Alternativen gebe es keine. Schließlich lief alles "schief", als den Familien der Taliban Gewalt (seitens des US-Militärs) widerfuhr. Der ehemalige Staatschef folgert:
"Die Antwort liegt nicht im Fortsetzen der Kämpfe. Die Antwort liegt darin, eine Lösung zu finden und einzubringen. Und genau das hat Russland getan."
Im Grunde sieht Hamid Karzai auf dem Wege der Verhandlungen gute Chancen für Erfolg – immerhin seien auch die Taliban, die ebenso Familien und Kinder haben wie alle Afghanen, letztlich am Frieden interessiert.
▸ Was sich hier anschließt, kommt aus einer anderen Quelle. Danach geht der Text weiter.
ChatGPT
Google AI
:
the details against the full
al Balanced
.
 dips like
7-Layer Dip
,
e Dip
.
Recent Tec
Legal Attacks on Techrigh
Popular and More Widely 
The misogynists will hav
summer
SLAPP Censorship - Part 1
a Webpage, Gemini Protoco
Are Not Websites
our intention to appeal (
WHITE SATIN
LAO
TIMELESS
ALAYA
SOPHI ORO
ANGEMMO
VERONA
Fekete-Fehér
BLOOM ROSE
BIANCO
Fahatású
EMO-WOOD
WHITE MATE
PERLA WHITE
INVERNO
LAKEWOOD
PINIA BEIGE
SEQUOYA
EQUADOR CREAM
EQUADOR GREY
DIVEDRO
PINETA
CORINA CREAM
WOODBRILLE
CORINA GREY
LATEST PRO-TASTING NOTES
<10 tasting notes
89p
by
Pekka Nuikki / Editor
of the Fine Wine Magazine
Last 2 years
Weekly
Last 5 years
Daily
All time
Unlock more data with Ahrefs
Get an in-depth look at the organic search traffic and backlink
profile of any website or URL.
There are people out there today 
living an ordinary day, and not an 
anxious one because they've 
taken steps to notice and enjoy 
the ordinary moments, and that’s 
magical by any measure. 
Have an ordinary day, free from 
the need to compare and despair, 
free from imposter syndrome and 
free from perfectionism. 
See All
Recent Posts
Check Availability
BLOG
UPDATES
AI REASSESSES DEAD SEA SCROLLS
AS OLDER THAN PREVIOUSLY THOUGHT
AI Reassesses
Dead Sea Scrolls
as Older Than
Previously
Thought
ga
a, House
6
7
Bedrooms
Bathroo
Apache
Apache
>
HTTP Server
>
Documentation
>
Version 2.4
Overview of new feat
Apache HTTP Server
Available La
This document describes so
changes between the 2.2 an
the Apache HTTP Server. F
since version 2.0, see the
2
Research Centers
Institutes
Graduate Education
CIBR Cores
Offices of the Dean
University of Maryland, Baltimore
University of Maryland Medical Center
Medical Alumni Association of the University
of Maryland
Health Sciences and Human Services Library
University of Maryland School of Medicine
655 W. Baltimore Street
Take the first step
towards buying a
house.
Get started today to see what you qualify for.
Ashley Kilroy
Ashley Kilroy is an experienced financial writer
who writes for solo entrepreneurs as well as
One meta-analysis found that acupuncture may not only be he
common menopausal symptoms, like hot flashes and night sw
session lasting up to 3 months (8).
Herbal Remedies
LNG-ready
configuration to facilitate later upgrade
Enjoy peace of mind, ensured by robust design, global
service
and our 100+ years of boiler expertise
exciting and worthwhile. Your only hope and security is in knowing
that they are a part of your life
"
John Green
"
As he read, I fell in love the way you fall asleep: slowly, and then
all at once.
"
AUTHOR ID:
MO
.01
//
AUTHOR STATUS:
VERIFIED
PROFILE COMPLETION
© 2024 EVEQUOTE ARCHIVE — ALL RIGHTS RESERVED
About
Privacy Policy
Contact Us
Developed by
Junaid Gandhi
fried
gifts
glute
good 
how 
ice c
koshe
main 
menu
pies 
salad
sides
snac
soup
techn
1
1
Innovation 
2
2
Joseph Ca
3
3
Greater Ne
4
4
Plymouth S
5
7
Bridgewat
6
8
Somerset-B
Diesen Weg muss man nur noch beschreiten:
"Deswegen stellen die Handlungen, die Russland im November 2018 unternahm und im Jahr 2019 mit der Durchführung der durchaus bedeutenden innerafghanischen Gespräche fortsetzte – und die erst im März abgehaltene Sitzung einer [erweiterten] Troika in Moskau unter Teilnahme beider afghanischer Seiten, sowohl der Taliban als auch der [Islamischen] Republik [Afghanistan] – sehr wichtige Bemühungen dar."
"Und ich würde gern mittels dieses Interviews darum bitten, dass Russland diese [Funktion] weiterhin mit vollem Einsatz ausübt – und wir werden [dann] mit Sicherheit Ergebnisse haben."